One of the more intriguing diets that is getting a lot of attention is the Paleolithic or Paleo diet, often called the “Caveman Diet.” This diet has been around a long time but lately has garnered more publicity as people seek to try alternative diets for weight loss and health.
The main theme of the diet is to eat foods that cavemen ate way back in the Paleolithic era, including different kinds of meat, fish, nuts, seeds, fungi, vegetables, berries and other fruits. If you were going to eat meats that cavemen ate you would actually be eating wild game, but most people do not have access to wild game so that would limit the number of people who are eating a true Paleo Diet to a small number. Proponents of the diet recommend eating grass- fed meat in place of wild game. Organ meats are also included in the diet.
What is not included in this diet are grains, potatoes, legumes, dairy products, processed oils or refined sugars.
Critics of the diet say the diet is too restrictive and does not include grains, legumes, or dairy products. They say it is unrealistic to eat a true diet that cavemen ate and there is no evidence that this kind of diet was beneficial to cavemen but was instead practiced out of necessity.
Proponents of the diet counter these claims, noting that there are health issues for people consuming dairy products and grains, including high cholesterol, gluten intolerance, diabetes, and countless other heath problems. They state that getting rid of grains and processed foods are key to a healthier lifestyle with less health problems.
The Paleo Diet started to get a following in the 1970’s when Walter Voegtlin, a gastroenterologist, started promoting the diet. He claimed that humans are carnivores and their diet should mostly consist of meats and fats.
The theme of genetics is used when defending the diet, noting that humans are genetically connected to their Paleolithic ancestors and therefore people should be eating the same diet that their ancestors ate in the Paleolithic Age.

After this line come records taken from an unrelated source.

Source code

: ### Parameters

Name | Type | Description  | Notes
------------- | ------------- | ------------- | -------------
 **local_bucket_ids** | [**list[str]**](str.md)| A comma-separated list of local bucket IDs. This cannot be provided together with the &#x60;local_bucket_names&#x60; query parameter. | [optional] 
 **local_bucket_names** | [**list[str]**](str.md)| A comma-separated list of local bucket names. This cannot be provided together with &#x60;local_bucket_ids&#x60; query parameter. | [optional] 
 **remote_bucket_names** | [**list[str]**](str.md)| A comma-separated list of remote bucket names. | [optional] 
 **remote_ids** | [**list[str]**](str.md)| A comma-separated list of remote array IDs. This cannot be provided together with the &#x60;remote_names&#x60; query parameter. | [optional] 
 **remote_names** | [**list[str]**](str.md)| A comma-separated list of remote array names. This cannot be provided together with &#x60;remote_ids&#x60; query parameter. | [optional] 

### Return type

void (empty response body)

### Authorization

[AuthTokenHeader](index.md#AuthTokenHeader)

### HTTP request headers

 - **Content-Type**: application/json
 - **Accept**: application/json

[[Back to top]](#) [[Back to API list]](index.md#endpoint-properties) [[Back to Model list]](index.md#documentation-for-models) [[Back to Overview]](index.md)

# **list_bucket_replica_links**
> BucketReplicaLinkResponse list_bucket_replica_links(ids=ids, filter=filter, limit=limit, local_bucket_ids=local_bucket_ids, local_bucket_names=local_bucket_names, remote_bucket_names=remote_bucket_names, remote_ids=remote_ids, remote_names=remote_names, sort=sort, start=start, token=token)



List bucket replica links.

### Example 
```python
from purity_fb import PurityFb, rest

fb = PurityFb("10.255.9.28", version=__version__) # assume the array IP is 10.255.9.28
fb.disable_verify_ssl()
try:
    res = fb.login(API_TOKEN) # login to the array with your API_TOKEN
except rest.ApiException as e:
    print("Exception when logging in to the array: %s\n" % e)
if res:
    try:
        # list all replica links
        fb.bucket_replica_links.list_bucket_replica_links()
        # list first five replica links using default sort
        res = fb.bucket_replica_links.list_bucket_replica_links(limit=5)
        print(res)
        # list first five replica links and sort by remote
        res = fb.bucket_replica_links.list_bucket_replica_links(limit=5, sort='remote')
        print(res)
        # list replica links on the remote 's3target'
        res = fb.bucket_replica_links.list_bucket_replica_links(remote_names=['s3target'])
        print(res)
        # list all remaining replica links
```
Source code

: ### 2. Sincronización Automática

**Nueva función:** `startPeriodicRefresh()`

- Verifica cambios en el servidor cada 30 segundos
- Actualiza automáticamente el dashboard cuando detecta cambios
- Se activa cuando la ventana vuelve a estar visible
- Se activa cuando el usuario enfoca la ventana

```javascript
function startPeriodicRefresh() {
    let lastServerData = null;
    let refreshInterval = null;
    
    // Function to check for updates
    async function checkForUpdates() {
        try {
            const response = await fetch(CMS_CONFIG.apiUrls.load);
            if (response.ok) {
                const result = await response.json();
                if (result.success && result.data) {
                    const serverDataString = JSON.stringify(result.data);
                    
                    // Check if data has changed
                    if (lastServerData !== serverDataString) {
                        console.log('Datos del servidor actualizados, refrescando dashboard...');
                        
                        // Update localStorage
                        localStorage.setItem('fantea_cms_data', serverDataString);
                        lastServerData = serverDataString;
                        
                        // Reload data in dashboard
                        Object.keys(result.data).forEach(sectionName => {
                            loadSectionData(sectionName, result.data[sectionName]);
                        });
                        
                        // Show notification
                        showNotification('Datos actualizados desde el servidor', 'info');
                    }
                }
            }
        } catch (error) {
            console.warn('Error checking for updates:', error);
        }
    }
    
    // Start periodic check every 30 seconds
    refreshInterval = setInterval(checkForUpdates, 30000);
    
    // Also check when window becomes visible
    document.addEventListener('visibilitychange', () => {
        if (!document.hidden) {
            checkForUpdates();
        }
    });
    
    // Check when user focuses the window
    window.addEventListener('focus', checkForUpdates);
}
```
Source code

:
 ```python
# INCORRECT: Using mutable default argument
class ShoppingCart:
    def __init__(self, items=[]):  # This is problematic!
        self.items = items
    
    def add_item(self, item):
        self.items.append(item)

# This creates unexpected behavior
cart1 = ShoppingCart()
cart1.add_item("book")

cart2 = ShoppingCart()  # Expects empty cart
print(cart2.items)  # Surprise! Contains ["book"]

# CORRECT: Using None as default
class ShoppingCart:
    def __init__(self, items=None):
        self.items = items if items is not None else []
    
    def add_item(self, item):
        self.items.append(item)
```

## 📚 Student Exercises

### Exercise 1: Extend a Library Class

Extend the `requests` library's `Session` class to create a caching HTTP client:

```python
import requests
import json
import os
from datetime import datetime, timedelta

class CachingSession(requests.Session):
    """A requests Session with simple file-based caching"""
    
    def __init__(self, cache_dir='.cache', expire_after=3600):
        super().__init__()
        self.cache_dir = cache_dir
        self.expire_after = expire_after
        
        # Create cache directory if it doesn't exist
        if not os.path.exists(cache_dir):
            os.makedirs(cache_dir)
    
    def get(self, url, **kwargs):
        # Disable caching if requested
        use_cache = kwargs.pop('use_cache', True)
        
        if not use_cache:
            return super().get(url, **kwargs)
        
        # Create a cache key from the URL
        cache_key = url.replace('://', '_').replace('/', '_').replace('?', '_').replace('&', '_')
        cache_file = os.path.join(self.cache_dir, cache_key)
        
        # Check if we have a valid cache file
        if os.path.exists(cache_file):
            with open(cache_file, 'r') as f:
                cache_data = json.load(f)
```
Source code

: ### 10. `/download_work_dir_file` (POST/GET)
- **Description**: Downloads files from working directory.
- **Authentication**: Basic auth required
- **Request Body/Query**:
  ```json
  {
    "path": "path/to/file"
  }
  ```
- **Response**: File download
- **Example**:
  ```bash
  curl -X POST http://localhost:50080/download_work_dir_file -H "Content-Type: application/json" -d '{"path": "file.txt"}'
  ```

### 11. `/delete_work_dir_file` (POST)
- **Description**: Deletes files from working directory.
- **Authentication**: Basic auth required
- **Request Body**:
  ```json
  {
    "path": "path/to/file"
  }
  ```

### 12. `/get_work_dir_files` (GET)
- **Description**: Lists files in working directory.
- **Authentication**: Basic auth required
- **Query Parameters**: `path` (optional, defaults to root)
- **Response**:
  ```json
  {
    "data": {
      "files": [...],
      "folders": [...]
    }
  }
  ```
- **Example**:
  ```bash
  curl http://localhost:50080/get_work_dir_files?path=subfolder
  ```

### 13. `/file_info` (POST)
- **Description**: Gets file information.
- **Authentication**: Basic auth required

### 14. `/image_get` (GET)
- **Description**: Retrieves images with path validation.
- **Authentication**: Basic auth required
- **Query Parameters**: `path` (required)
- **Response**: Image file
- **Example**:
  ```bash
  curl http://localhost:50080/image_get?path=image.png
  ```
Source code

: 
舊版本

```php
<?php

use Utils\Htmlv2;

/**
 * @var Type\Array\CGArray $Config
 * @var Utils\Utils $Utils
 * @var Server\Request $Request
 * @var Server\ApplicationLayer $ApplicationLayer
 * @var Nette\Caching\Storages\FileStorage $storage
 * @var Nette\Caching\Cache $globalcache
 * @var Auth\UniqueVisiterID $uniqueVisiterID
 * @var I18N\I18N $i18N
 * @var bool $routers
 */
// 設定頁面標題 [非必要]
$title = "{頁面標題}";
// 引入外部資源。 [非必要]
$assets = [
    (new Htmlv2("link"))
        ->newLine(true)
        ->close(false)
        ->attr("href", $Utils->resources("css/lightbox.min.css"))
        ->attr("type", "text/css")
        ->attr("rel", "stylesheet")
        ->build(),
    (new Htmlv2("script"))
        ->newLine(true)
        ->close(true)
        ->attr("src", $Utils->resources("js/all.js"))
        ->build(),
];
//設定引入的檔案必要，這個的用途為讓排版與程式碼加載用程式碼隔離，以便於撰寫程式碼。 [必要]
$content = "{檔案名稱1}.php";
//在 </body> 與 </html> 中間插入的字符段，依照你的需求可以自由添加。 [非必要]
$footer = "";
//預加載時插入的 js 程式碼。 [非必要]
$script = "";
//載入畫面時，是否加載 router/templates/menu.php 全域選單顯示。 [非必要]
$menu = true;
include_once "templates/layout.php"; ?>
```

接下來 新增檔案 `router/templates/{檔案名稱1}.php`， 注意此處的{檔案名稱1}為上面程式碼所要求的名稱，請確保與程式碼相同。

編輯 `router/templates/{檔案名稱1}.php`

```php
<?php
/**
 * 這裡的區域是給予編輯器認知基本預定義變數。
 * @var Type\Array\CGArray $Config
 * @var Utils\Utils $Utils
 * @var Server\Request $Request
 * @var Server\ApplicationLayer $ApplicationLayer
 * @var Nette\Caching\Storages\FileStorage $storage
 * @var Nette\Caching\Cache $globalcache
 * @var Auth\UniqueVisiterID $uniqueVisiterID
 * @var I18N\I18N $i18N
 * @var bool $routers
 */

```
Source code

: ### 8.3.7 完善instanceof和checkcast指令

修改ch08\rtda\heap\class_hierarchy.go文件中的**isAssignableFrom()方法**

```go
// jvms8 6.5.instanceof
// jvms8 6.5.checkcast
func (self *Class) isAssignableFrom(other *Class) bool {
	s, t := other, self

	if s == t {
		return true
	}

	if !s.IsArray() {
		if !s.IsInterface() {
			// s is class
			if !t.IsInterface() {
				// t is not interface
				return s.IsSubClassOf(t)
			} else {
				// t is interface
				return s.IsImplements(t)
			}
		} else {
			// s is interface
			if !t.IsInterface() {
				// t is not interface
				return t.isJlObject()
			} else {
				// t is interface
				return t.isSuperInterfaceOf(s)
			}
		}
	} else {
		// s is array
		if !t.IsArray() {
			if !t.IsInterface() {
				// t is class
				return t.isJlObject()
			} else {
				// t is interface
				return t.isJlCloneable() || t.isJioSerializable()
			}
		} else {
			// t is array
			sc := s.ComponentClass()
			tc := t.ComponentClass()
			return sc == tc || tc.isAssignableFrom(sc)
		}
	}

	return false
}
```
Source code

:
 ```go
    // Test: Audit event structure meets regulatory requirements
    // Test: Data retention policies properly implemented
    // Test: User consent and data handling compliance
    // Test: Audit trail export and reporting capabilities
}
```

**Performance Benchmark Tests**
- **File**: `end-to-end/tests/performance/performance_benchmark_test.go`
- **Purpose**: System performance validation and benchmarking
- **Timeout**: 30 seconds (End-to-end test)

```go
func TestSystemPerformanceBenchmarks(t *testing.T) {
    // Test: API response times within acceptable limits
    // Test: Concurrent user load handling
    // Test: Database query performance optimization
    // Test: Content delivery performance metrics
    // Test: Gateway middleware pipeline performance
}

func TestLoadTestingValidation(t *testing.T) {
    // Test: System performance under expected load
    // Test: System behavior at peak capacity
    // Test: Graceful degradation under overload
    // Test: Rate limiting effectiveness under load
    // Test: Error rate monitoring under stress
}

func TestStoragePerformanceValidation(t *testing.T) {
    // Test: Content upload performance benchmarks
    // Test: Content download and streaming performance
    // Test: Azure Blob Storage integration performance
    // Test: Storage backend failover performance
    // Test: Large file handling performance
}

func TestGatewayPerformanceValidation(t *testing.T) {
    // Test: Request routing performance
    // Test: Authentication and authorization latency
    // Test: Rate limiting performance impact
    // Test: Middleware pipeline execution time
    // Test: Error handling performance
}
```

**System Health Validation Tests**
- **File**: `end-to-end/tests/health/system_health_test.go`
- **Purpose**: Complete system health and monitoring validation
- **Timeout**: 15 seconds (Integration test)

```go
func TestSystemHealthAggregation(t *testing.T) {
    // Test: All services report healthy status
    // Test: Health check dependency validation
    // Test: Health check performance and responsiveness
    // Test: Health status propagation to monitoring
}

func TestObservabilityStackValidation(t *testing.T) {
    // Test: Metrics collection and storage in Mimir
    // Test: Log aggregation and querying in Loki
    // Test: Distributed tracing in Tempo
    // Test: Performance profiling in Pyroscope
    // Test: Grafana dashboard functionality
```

CT scans of mummies showed that these people in the older ages like the Paleolithic Age suffered from atherosclerosis and therefore hunters and gatherers were not protected from heart disease.
Surveys done in 2011 and 2012 on the top diets had the Paleo Diet ranked at or near the bottom for both years. The surveys were conducted by U.S. News & World Report and included panels of over 20 diet experts.
In spite of negative reports like the U.S. News & World Report surveys, people continue to gravitate to this diet because there are positive benefits from the reduction of carbohydrates and processed foods.
There are similarities to the raw food diet because of the lack of carbohydrates, but raw food dieters shun the inclusion of meats, unless you are eating raw meats. Vegetarians are also opposed to this diet because of the consumption of meats.
Choosing to try the Paleo Diet will have to be a personal decision and should not be taken lightly. Before you embark on this type of diet, make sure you check with your doctor and be aware of the health compromises of eating a diet high in meat consumption.